Despite skepticism, the people in these ads are often members of the general public offering their unrehearsed response to beverages, laundry detergents, and automobiles. That doesn’t mean, however, that there’s not a little bit of premeditation going on.

The idea of recording spontaneous reactions for advertising purposes dates back to the 1950s, when Procter & Gamble arranged for housewives to compare the whiteness of laundry washed in their Cheer detergent against the comparatively dingier load that resulted after a soak in the competition. The camera wasn’t “hidden” and the spokesman made no secret of his intentions—he was holding a microphone—but the women were approached in a laundromat and not a casting office. Those who appeared in such spots would receive a $108 fee, along with residuals that could add up to thousands if the commercial aired repeatedly.

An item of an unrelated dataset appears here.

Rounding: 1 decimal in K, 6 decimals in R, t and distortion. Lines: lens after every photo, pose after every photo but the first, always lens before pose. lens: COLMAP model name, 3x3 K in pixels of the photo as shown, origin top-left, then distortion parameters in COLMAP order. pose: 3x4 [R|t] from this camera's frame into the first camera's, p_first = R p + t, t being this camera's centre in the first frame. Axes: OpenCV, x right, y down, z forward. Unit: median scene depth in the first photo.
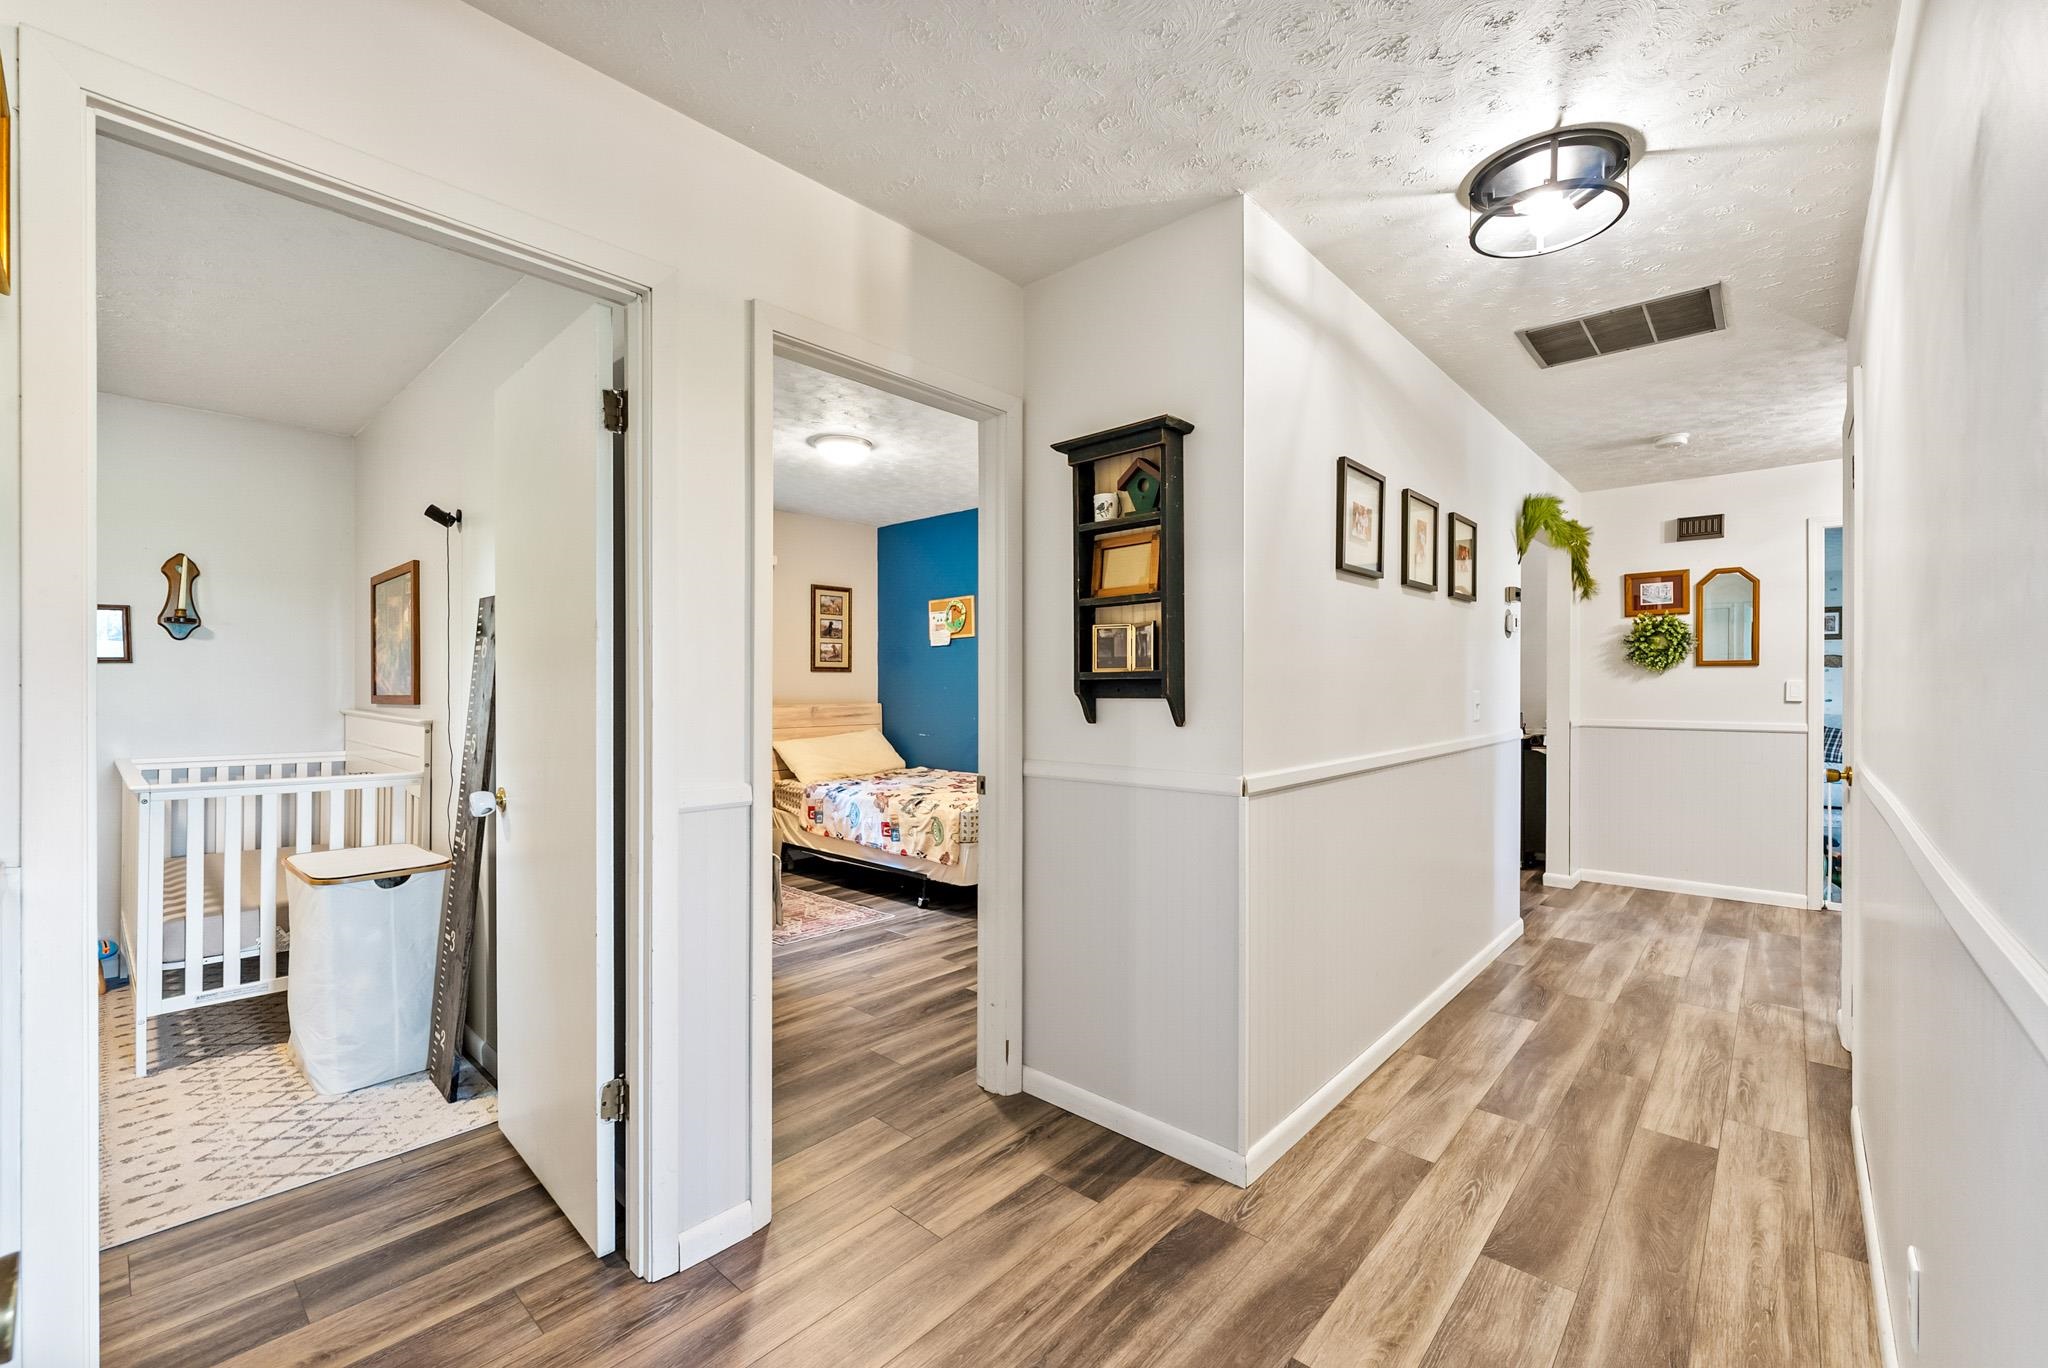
lens RADIAL K [[855.6, 0, 1012.1], [0, 855.6, 692.5], [0, 0, 1]] dist [0.000630, -0.000096]
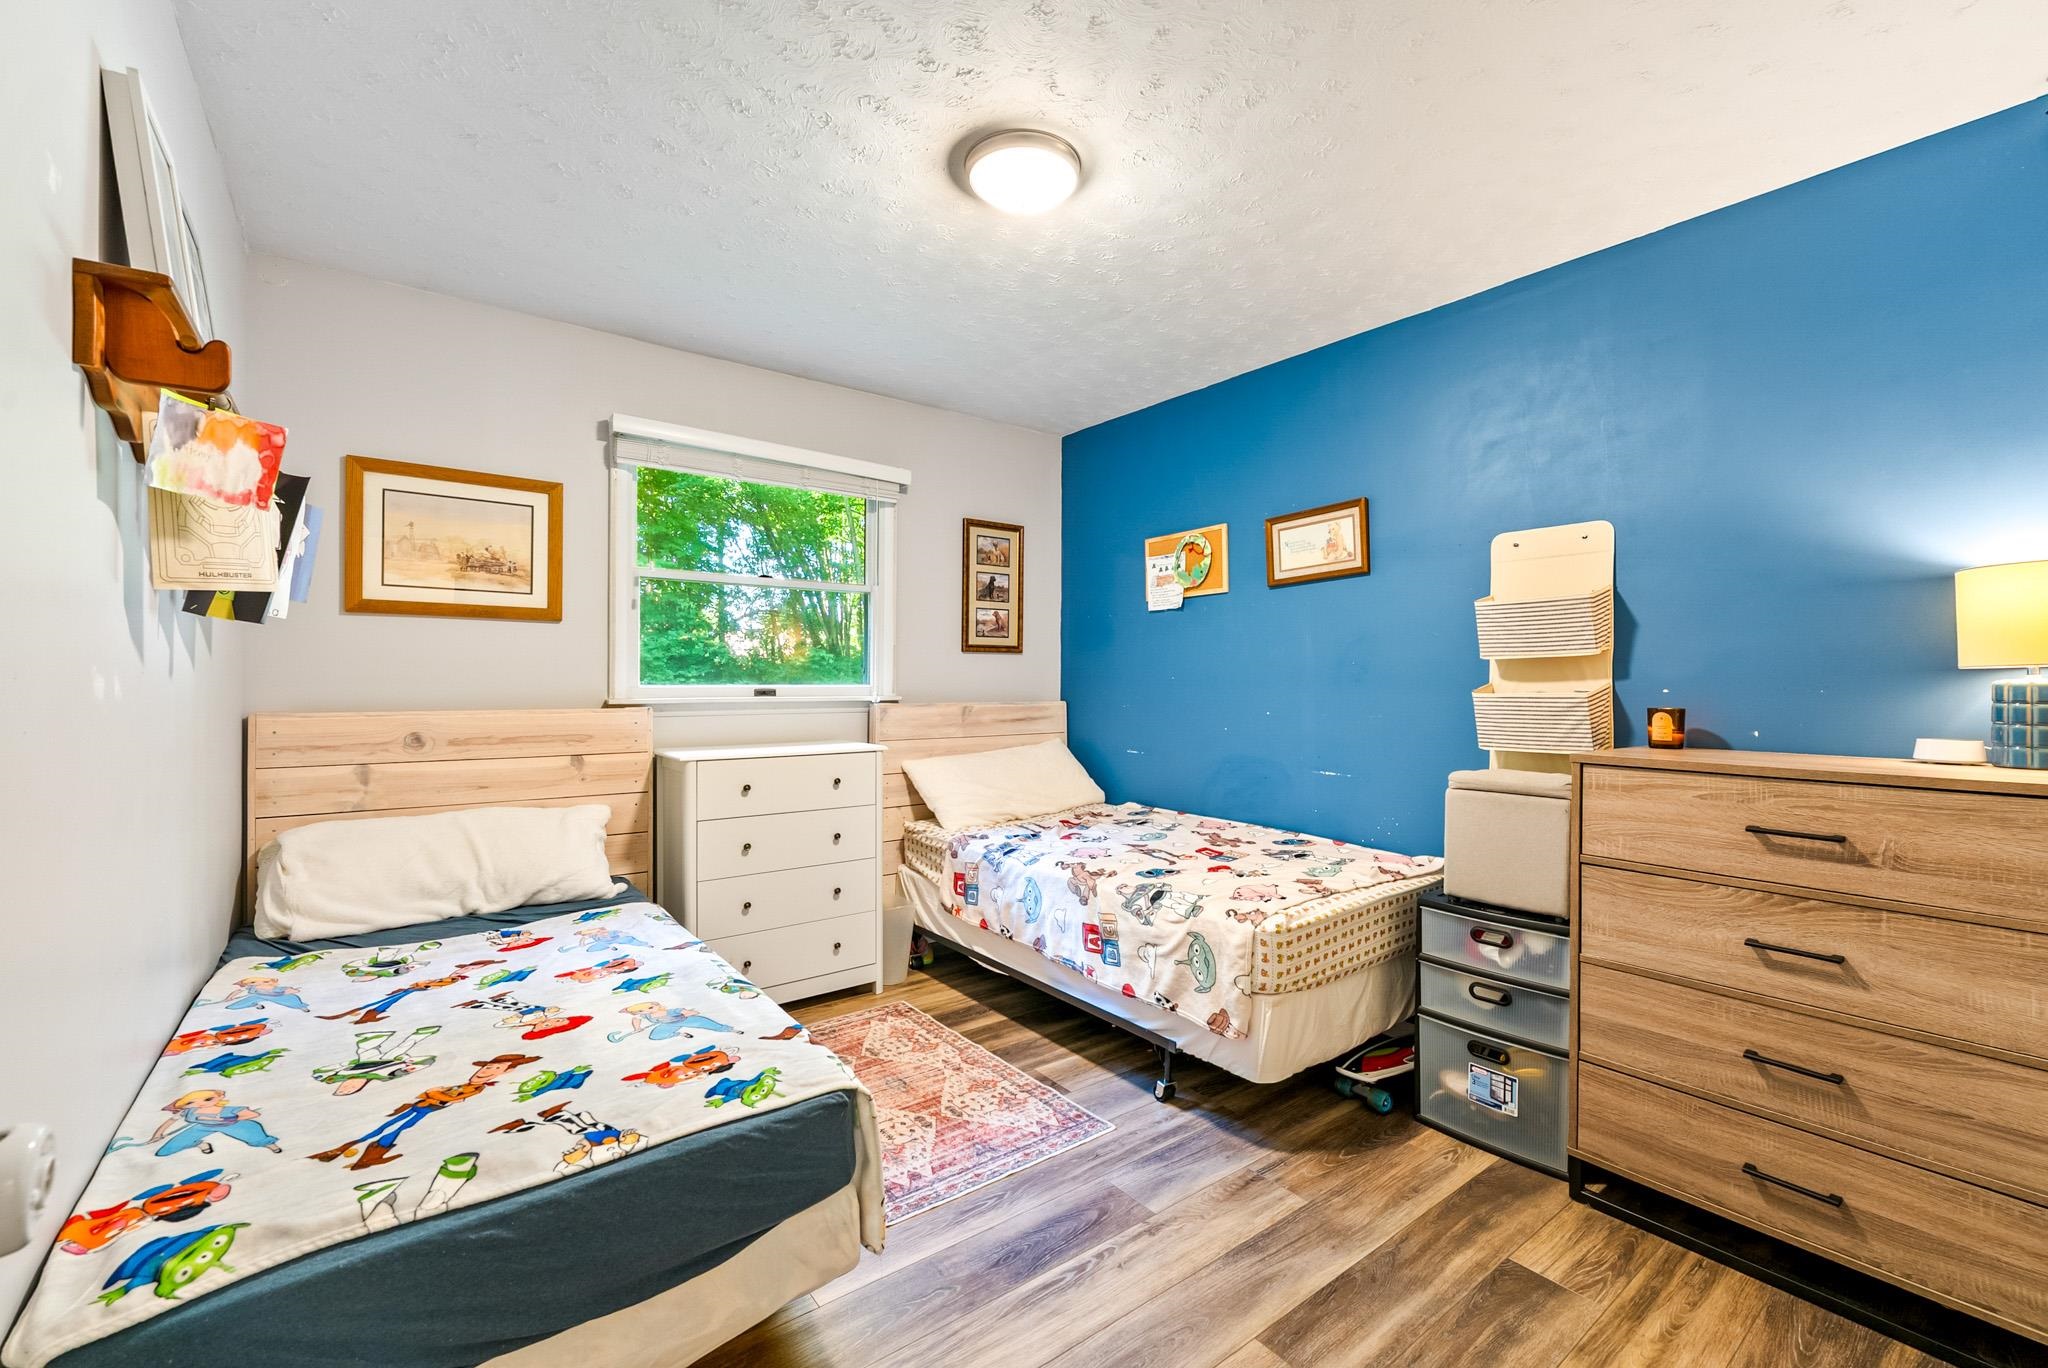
lens RADIAL K [[855.6, 0, 1012.1], [0, 855.6, 692.5], [0, 0, 1]] dist [0.000630, -0.000096]
pose [[0.983565, 0.007790, -0.180388, -0.092063], [-0.006679, 0.999955, 0.006766, 0.002103], [0.180433, -0.005450, 0.983572, 0.422209]]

This approach was refined by Bob Schwartz, a former director of the prank series Candid Camera. In 1969, Schwartz formed Eyeview Films and worked with ad agencies to capture spontaneous reactions to products. An early spot for the floor cleaner Spic and Span was a hit, and other companies and agencies followed the template. For a 1982 spot, Schwartz set up his crew in a supermarket and invited customers to try Oven Fry, a new frozen chicken product from General Mills. The most expressive reactions (“mmm-mmm!”) were invited to consent to be in the commercial.

In more controlled settings, it’s necessary for advertisers to make sure the pool of potential testimonials is suited for the product. Before filming spots like the Folgers tasting, a team of market research employees typically recruited people by inviting them to take part in polls on the street. They’re asked about coffee preferences—the better to establish whether they even like the beverage—and were then invited to a nearby restaurant for a free meal. Out of two dozen couples selected for a Folgers spot in San Francisco in 1980, two or three were selected for the commercial.

 

The Folgers spots aired for years and were memorable for how surprised people appeared to be that they had just consumed granulated crystals instead of fresh-brewed coffee. But that doesn’t mean viewers necessarily believed their reactions. A 1982 consumer survey found that consumers often found their endorsements too stiff, meaning they were prompted, or too natural, which hinted that they might be actors. Though ad agencies went to great lengths to assure authenticity, their praise made audiences dubious.

Why would non-actors shower products with compliments? It takes a bit of psychology on the part of the ad agencies. For Chevrolet's 2017 spot that was ridiculed for people overreacting to the mere sight of a car, one of the participants—who asked to remain anonymous due to a non-disclosure agreement—told The A.V. Club that the upbeat environment and surreal exposure to a new car after agreeing to take part in a market research survey left his group feeling like it would be rude to say anything negative.

“We never retook a take, but you felt really bad about saying something negative about Chevy because there were 50 cameras on you, and it was just this one [host],” he said. “He did this magic trick of making it seem like you were hurting his feelings if you said anything bad about Chevy. You didn’t want to see this guy stop smiling. It was really bizarre.”

Candid? Sure. As candid as if they were among friends and not a squad of marketing executives? That's a different story.